Pump 2 Publisher component in Everyware Software Framework

Figure 11: Pump 2 Publisher component in Everyware Software Framework.

The Device Shadow test failed with the following error message: ‘Shadow document reported by device does not match expected reported state. Test case received the following shadow document from the device: {“state”:{“reported”:{“MOTOR_RUNNING”:true}},”thingName”:”PumpGateway-001″}’

The expected reported state is defined in the Test Suite creation script:

"REPORTED_STATE": {
                    "PUMP1_MOTOR_RUNNING": True
                }

In my application I chose to use a single Classic Shadow for all water pumps to reduce MQTT messaging costs related to updating multiple small Named Shadow documents for each water pump. The context must be kept for each reported motor state by including the pump name in the reported parameter. To change the name of the value, I edit the JavaScript Filter ESF Wire component that is used to extract the motor state and transform the message before publishing to AWS IoT Core Device Shadow service.

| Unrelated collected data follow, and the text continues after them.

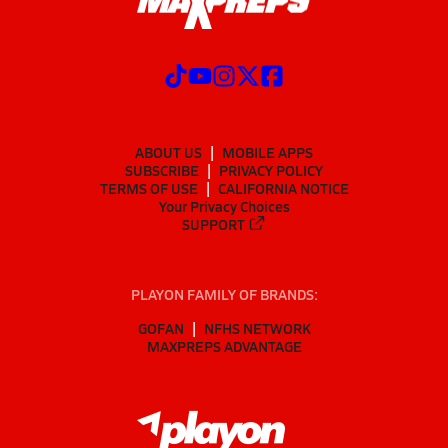
ABOUT US
MOBILE APPS
SUBSCRIBE
PRIVACY POLICY
TERMS OF USE
CALIFORNIA NOTICE
Your Privacy Choices
SUPPORT
PLAYON FAMILY OF BRANDS:
GOFAN
NFHS NETWORK
MAXPREPS ADVANTAGE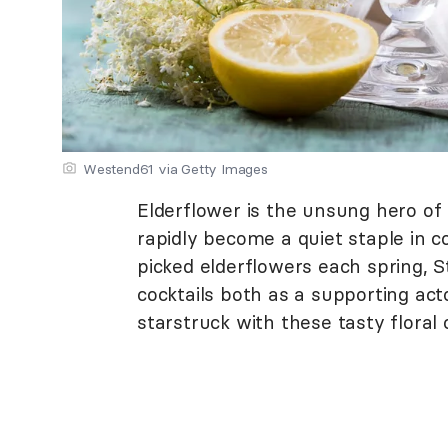
Westend61 via Getty Images
Elderflower is the unsung hero of
rapidly become a quiet staple in c
picked elderflowers each spring, St
cocktails both as a supporting acto
starstruck with these tasty floral c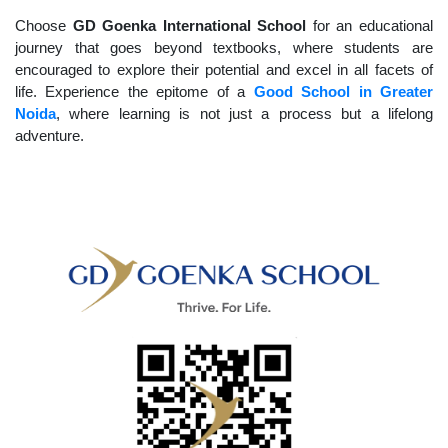
Choose
GD Goenka International School
for an educational
journey that goes beyond textbooks, where students are
encouraged to explore their potential and excel in all facets of
life. Experience the epitome of a
Good School in Greater
Noida
, where learning is not just a process but a lifelong
adventure.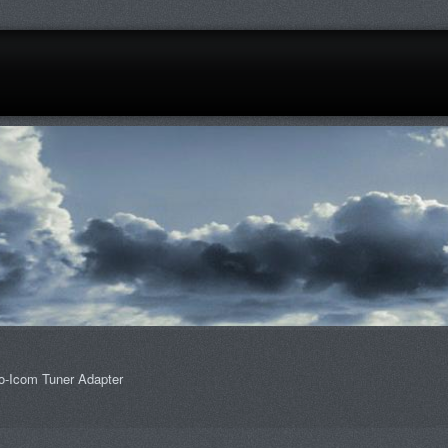
o-Icom Tuner Adapter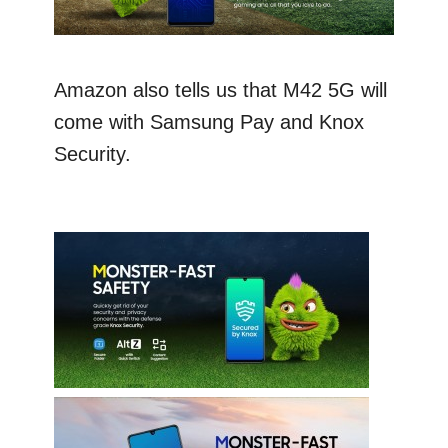
Amazon also tells us that M42 5G will
come with Samsung Pay and Knox
Security.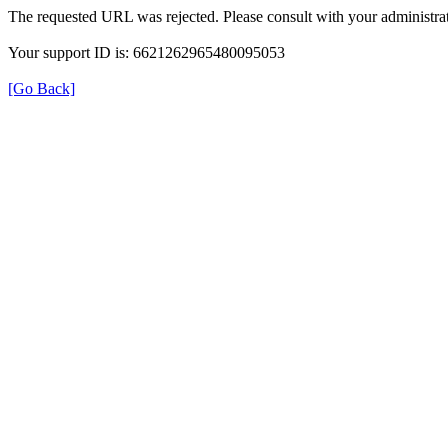
The requested URL was rejected. Please consult with your administrat
Your support ID is: 6621262965480095053
[Go Back]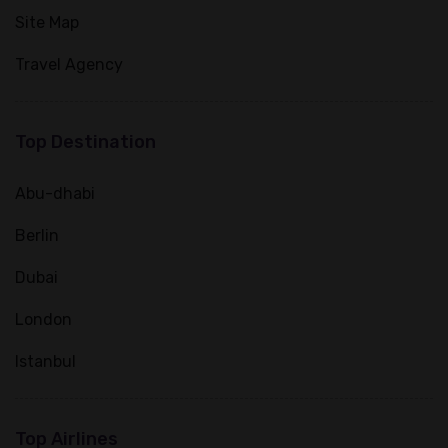
Site Map
Travel Agency
Top Destination
Abu-dhabi
Berlin
Dubai
London
Istanbul
Top Airlines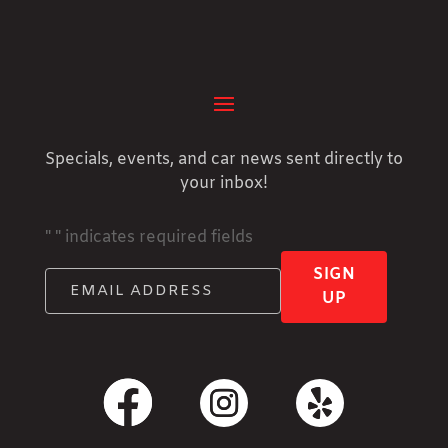
Specials, events, and car news sent directly to
your inbox!
"
" indicates required fields
SIGN
UP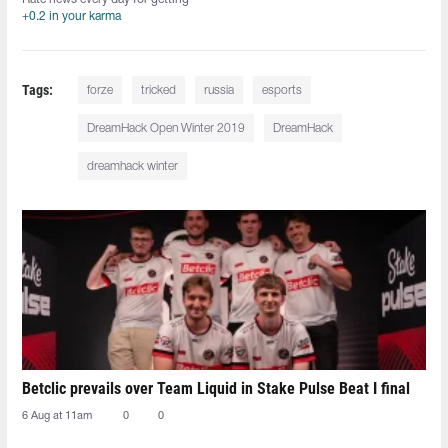
+0.2 in your karma
Tags:
forze
tricked
russia
esports
DreamHack Open Winter 2019
DreamHack
dreamhack winter
Betclic prevails over Team Liquid in Stake Pulse Beat I final
6 Aug at 11am
0
0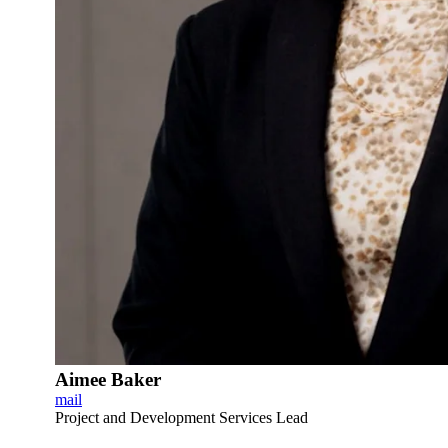
Aimee Baker
mail
Project and Development Services Lead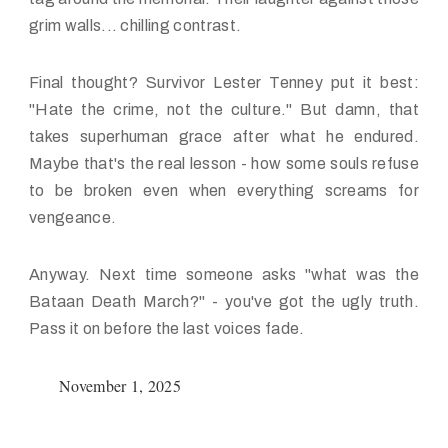
grim walls... chilling contrast.
Final thought? Survivor Lester Tenney put it best:
"Hate the crime, not the culture." But damn, that
takes superhuman grace after what he endured.
Maybe that's the real lesson - how some souls refuse
to be broken even when everything screams for
vengeance.
Anyway. Next time someone asks "what was the
Bataan Death March?" - you've got the ugly truth.
Pass it on before the last voices fade.
November 1, 2025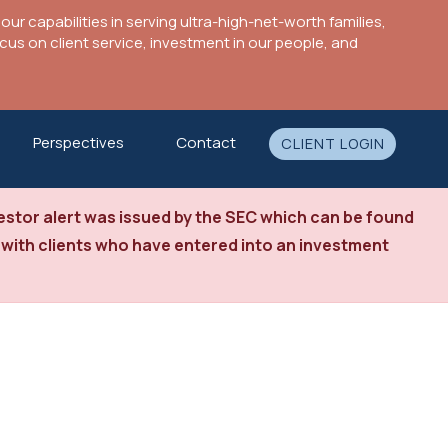
ur capabilities in serving ultra-high-net-worth families,
s on client service, investment in our people, and
Perspectives
Contact
CLIENT LOGIN
stor alert was issued by the SEC which can be found
 with clients who have entered into an investment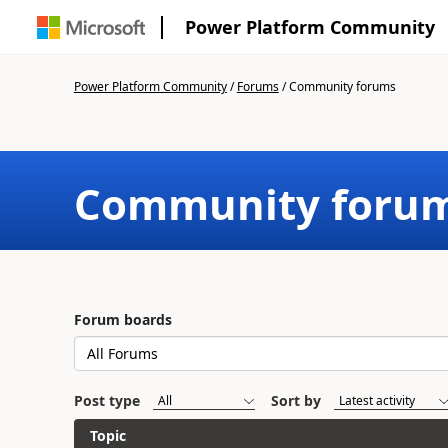
Power Platform Community
Power Platform Community
/
Forums
/
Community forums
Community foru
Forum boards
Post type
Sort by
Topic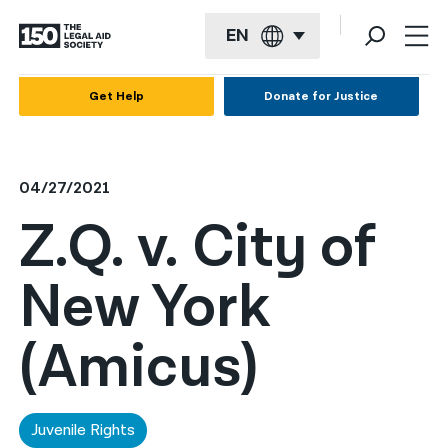
EN
English
Get Help
Donate for Justice
Español
Français
04/27/2021
Kreyol ayisyen
Z.Q. v. City of
العربية
New York
বাংলা
简体中文
(Amicus)
繁體中文
हिन्दी
Juvenile Rights
한국어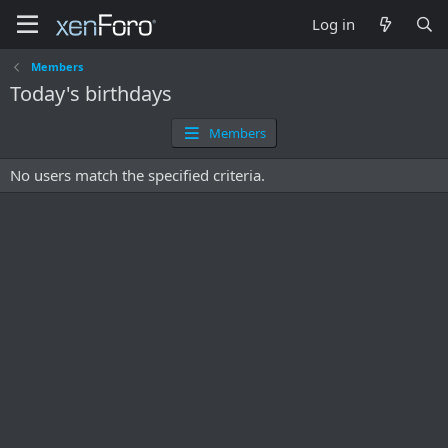
Log in
Members
Today's birthdays
Members
No users match the specified criteria.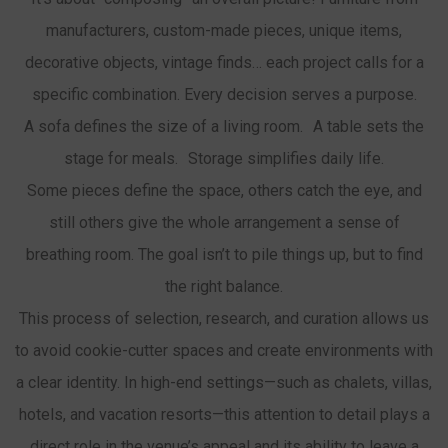
manufacturers, custom-made pieces, unique items,
decorative objects, vintage finds… each project calls for a
specific combination. Every decision serves a purpose.
A sofa defines the size of a living room. A table sets the
stage for meals. Storage simplifies daily life.
Some pieces define the space, others catch the eye, and
still others give the whole arrangement a sense of
breathing room. The goal isn’t to pile things up, but to find
the right balance.
This process of selection, research, and curation allows us
to avoid cookie-cutter spaces and create environments with
a clear identity. In high-end settings—such as chalets, villas,
hotels, and vacation resorts—this attention to detail plays a
direct role in the venue’s appeal and its ability to leave a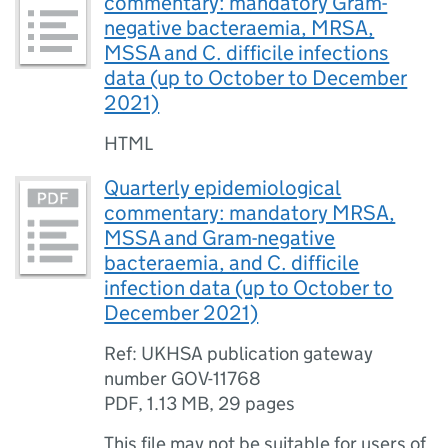
commentary: mandatory Gram-
negative bacteraemia, MRSA,
MSSA and C. difficile infections
data (up to October to December
2021)
HTML
Quarterly epidemiological
commentary: mandatory MRSA,
MSSA and Gram-negative
bacteraemia, and C. difficile
infection data (up to October to
December 2021)
Ref: UKHSA publication gateway
number GOV-11768
PDF
,
1.13 MB
,
29 pages
This file may not be suitable for users of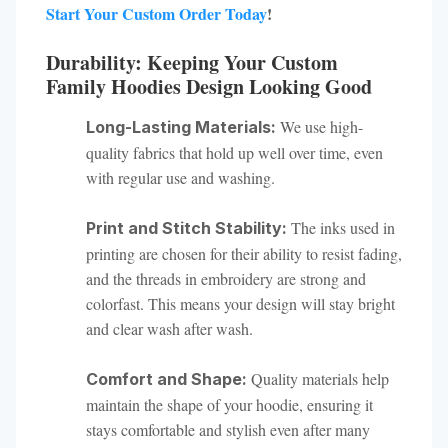
Start Your Custom Order Today
!
Durability: Keeping Your Custom
Family Hoodies Design Looking Good
We use high-
Long-Lasting Materials:
quality fabrics that hold up well over time, even
with regular use and washing.
The inks used in
Print and Stitch Stability:
printing are chosen for their ability to resist fading,
and the threads in embroidery are strong and
colorfast. This means your design will stay bright
and clear wash after wash.
Quality materials help
Comfort and Shape:
maintain the shape of your hoodie, ensuring it
stays comfortable and stylish even after many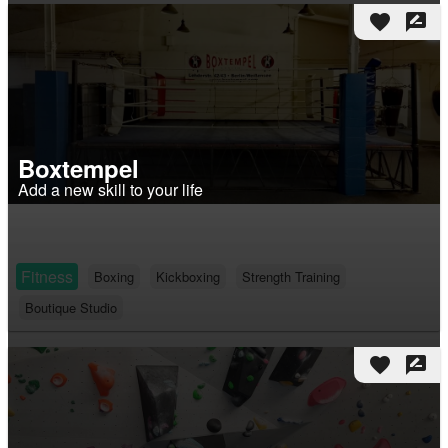
favorite
rate_review
Boxtempel
Add a new skill to your life
Fitness
Boxing
Kickboxing
Strength Training
Boutique Studio
favorite
rate_review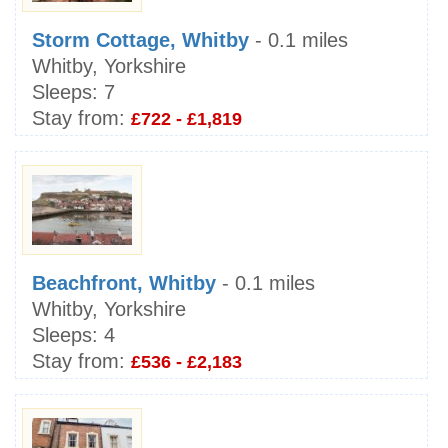
Storm Cottage, Whitby
- 0.1 miles
Whitby, Yorkshire
Sleeps:
7
Stay from:
£722 - £1,819
Beachfront, Whitby
- 0.1 miles
Whitby, Yorkshire
Sleeps:
4
Stay from:
£536 - £2,183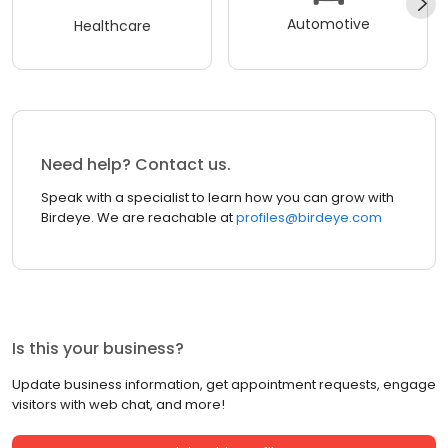
Automotive
Healthcare
Need help? Contact us.
Speak with a specialist to learn how you can grow with
Birdeye. We are reachable at
profiles@birdeye.com
Is this your business?
Update business information, get appointment requests, engage
visitors with web chat, and more!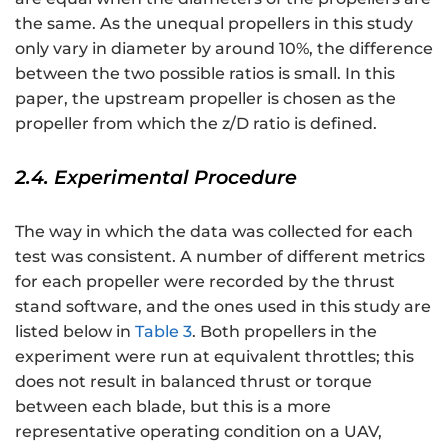
the same. As the unequal propellers in this study
only vary in diameter by around 10%, the difference
between the two possible ratios is small. In this
paper, the upstream propeller is chosen as the
propeller from which the z/D ratio is defined.
2.4. Experimental Procedure
The way in which the data was collected for each
test was consistent. A number of different metrics
for each propeller were recorded by the thrust
stand software, and the ones used in this study are
listed below in
Table 3
. Both propellers in the
experiment were run at equivalent throttles; this
does not result in balanced thrust or torque
between each blade, but this is a more
representative operating condition on a UAV,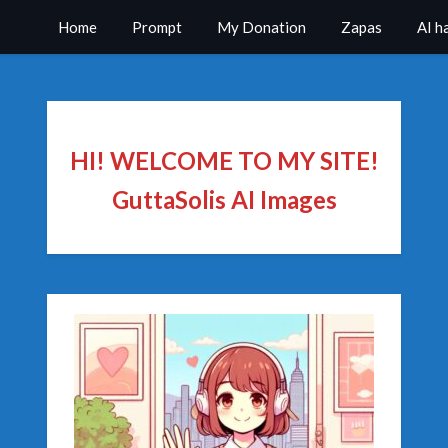
Home
Prompt
My Donation
Zapas
AI h
HI! WELCOME TO MY SITE!
GuttaSolis AI Images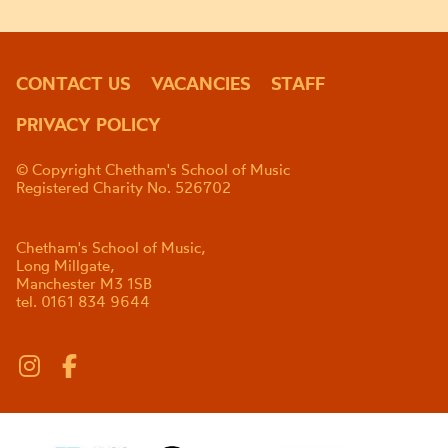
CONTACT US
VACANCIES
STAFF
PRIVACY POLICY
© Copyright Chetham's School of Music
Registered Charity No. 526702
Chetham's School of Music,
Long Millgate,
Manchester M3 1SB
tel. 0161 834 9644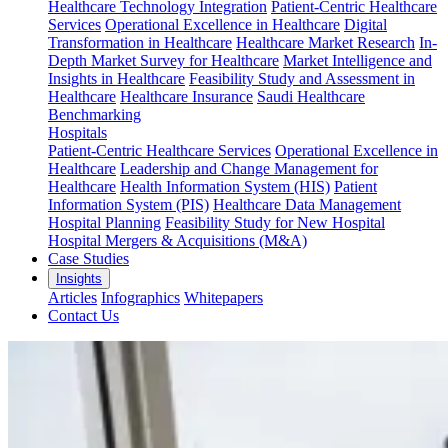
Healthcare Technology Integration
Patient-Centric Healthcare
Services
Operational Excellence in Healthcare
Digital
Transformation in Healthcare
Healthcare Market Research
In-
Depth Market Survey for Healthcare
Market Intelligence and
Insights in Healthcare
Feasibility Study and Assessment in
Healthcare
Healthcare Insurance
Saudi Healthcare
Benchmarking
Hospitals
Patient-Centric Healthcare Services
Operational Excellence in
Healthcare
Leadership and Change Management for
Healthcare
Health Information System (HIS)
Patient
Information System (PIS)
Healthcare Data Management
Hospital Planning
Feasibility Study for New Hospital
Hospital Mergers & Acquisitions (M&A)
Case Studies
Insights
Articles
Infographics
Whitepapers
Contact Us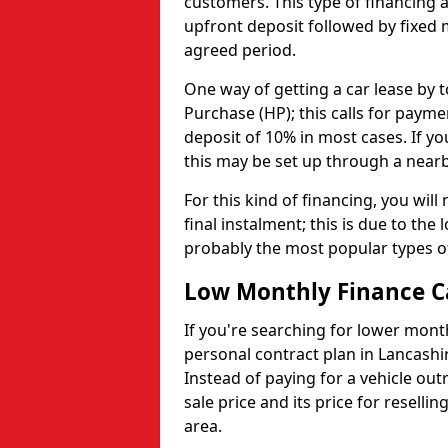
customers. This type of financing al
upfront deposit followed by fixed
agreed period.
One way of getting a car lease by t
Purchase (HP); this calls for paym
deposit of 10% in most cases. If yo
this may be set up through a nearb
For this kind of financing, you wil
final instalment; this is due to the
probably the most popular types o
Low Monthly Finance C
If you're searching for lower mont
personal contract plan in Lancashir
Instead of paying for a vehicle out
sale price and its price for reselli
area.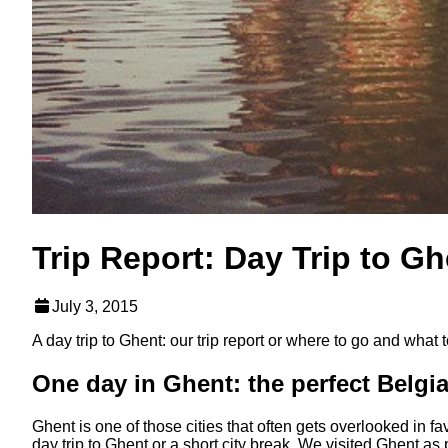
Trip Report: Day Trip to Gh
July 3, 2015
A day trip to Ghent: our trip report or where to go and what to
One day in Ghent: the perfect Belgia
Ghent is one of those cities that often gets overlooked in fav
day trip to Ghent or a short city break. We visited Ghent a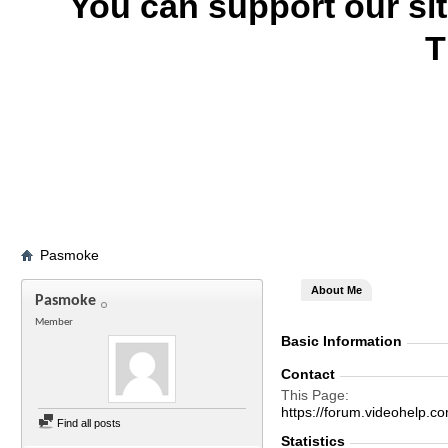
You can support our si
T
Pasmoke
About Me
Pasmoke
Member
Basic Information
Contact
This Page
https://forum.videohel
Find all posts
Statistics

AWS IoT Device Shadow implementation as a JavaScript Filter in Everyware Software Framework

Figure 12: AWS IoT Device Shadow implementation as a JavaScript Filter in Everyware Software Framework

After reconfiguring my ESF application, I run the Device Advisor test suite one more time to ensure all failed test cases are now passing.

All test cases are now passing in AWS IoT Core Device Advisor

Figure 13: All test cases are now passing in AWS IoT Core Device Advisor

Now that all the Test Suite Test Cases in AWS IoT Core Device Advisor are passing, I change the endpoint in ESF to the AWS IoT Core ATS endpoint and connect the device. Data is now arriving in the Grafana dashboard and the application is running as expected.

Data is now arriving on the Amazon Managed Service for Grafana dashboard.

Figure 14: Data is now arriving on the Grafana dashboard.

About Eurotech

Eurotech is among the first AWS Partner Network partners to use Device Advisor to qualify their IoT devices for the AWS IoT Core Qualification Program. Using Device Advisor, Eurotech is able to test their software framework, Everyware Software Framework, to ensure their customers build reliable IoT device software. Everyware Software Framework passed all test cases in the Qualification Test Suite and is qualified for AWS IoT Core. Devices running ESF, such as the BoltGATE 20-31, are listed in the AWS Partner Device Catalog.

Conclusion

In this blog post, we examined a real-world use case where several common user errors, such as using a revoked certificate and publishing on incorrect topics, were spotted using AWS IoT Core Device Advisor. I was able to quickly test, debug, and resolve device software issues using Device Advisor, enabling me to spend more time on gaining insights from the data that my device produces. You can test your device’s reliable connectivity, security, and specific use case requirements using Device Advisor by testing through the management console, or through a Continuous Integration/Continuous Deployment pipeline using the AWS CLI or AWS SDKs.